The attack may have been a case of too little, too late for the former finance minister, even though Vázquez Mota did not give a complete response to his charge. A new poll showed Vázquez Mota with 60% of PAN adherent preferences, while Cordero had 17% and former interior minister Santiago Creel 15%. While Vázquez Mota responded that she had an overall congressional participation record of 85% to 90%, she did not address the period in question. What she could have perhaps mentioned was that during that time she was out trying to build support for her presidential run, and also perhaps gathering material for the book she came out with in the fall. When she did not specifically respond, Cordero came back and said her voting record was worse (6%) during that period even than the nation's congressional laughingstock, Jorge Kahwagi (15%) of the New Alliance Party. Kahwagi, who represents Mexico City, now plans to run for Senate for Baja California. At that point, under the rules of the debate, Vázquez Mota could not respond further.

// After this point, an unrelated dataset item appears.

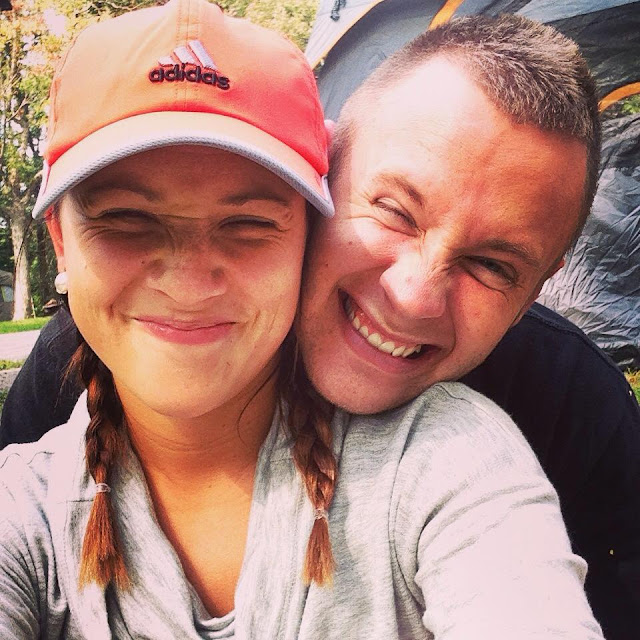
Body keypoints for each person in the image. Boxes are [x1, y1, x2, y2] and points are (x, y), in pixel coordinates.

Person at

Update, Feb. 2: Eduardo Ruiz-Healy column on Vázquez Mota's non-response, in Frontera (PDF).
Cordero is seen as the favorite of President Felipe Calderón, and there have been reports that PAN-led state governments have been putting pressure on PAN members who work for the state to vote for Cordero. It was reported that officials in Sonora state threatened workers with the loss of their jobs if they did not vote for Cordero. During the debate Tuesday, Creel urged PANistas to vote for the candidate of their choice, and not for any candidate imposed on them.
Creel also asked PANistas to vote for him, saying his experience as interior minister would help him improve the nation's security situation. He also urged a curtailing of monopolies in Mexico, a theme he emphasized during his visit to Tijuana on Saturday.

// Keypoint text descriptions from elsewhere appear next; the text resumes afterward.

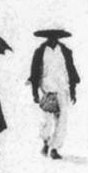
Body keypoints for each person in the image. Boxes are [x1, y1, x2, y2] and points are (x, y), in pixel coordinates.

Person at [28, 29, 80, 160]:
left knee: (62, 120)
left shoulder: (65, 52)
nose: (53, 39)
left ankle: (55, 148)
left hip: (63, 89)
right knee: (46, 120)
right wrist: (34, 92)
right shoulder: (40, 52)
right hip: (47, 89)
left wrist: (73, 91)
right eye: (50, 37)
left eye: (55, 37)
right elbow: (34, 73)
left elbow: (71, 70)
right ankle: (46, 142)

Vázquez Mota said in the coming days, she would be taking a drug test and a lie-detector test, something she said she hoped would be an example for police officers across the country to do the same. She said the military will return to its barracks in localities across the country once it is determined that local police forces are up to the job. It was unclear what Vázquez Mota's lie detector test would ask. (Has she had any children out of wedlock? Has she ever taken a government pencil home with her?)
She said water issues would be a priority in her administration, saying it had become a national security matter. She noted that Tabasco has suffered flooding from an excess of water while many areas in the north are suffering drought. She also read words of praise she had received from Calderón in Michoacán in August.
The former education minister said the number of public education scholarships would be doubled from 7 million to 14 million during her administration. She said she would open 150 more higher education campuses and would guarantee a higher education for all students who wanted it.
In another development, a recording of a private telephone conversation in which Vázquez Mota apparently called Cordero an unflattering term has been surreptitiously released. Cordero is called a patán, which can mean a rustic person; it is a derogatory term women often use to refer to men lacking in social and other graces. The president of the Chamber of Deputies, Guadalupe Acosta of the Democratic Revolution Party, asked the federal Attorney General's Office to investigate the leak of the illegal recording. Story, Milenio.
Update, Feb. 4: Vázquez Mota to file complaint with PAN about the leak.
Update, Feb. 3: Mexicans have fun with Cordero's having said during the debate that his presidency would "consolidate what President Fox and President Vicente Calderón have accomplished." Jorge Fernández Menéndez column (PDF). Vicente Calderón also is the name of a broadcast journalist in Tijuana.
• Sonora Gov. Padrés and Guanajuato Gov. Juan Manuel Oliva back Cordero in Mexico City; six other governors, including Baja California's, are openly supporting Cordero. Political page, El Mexicano.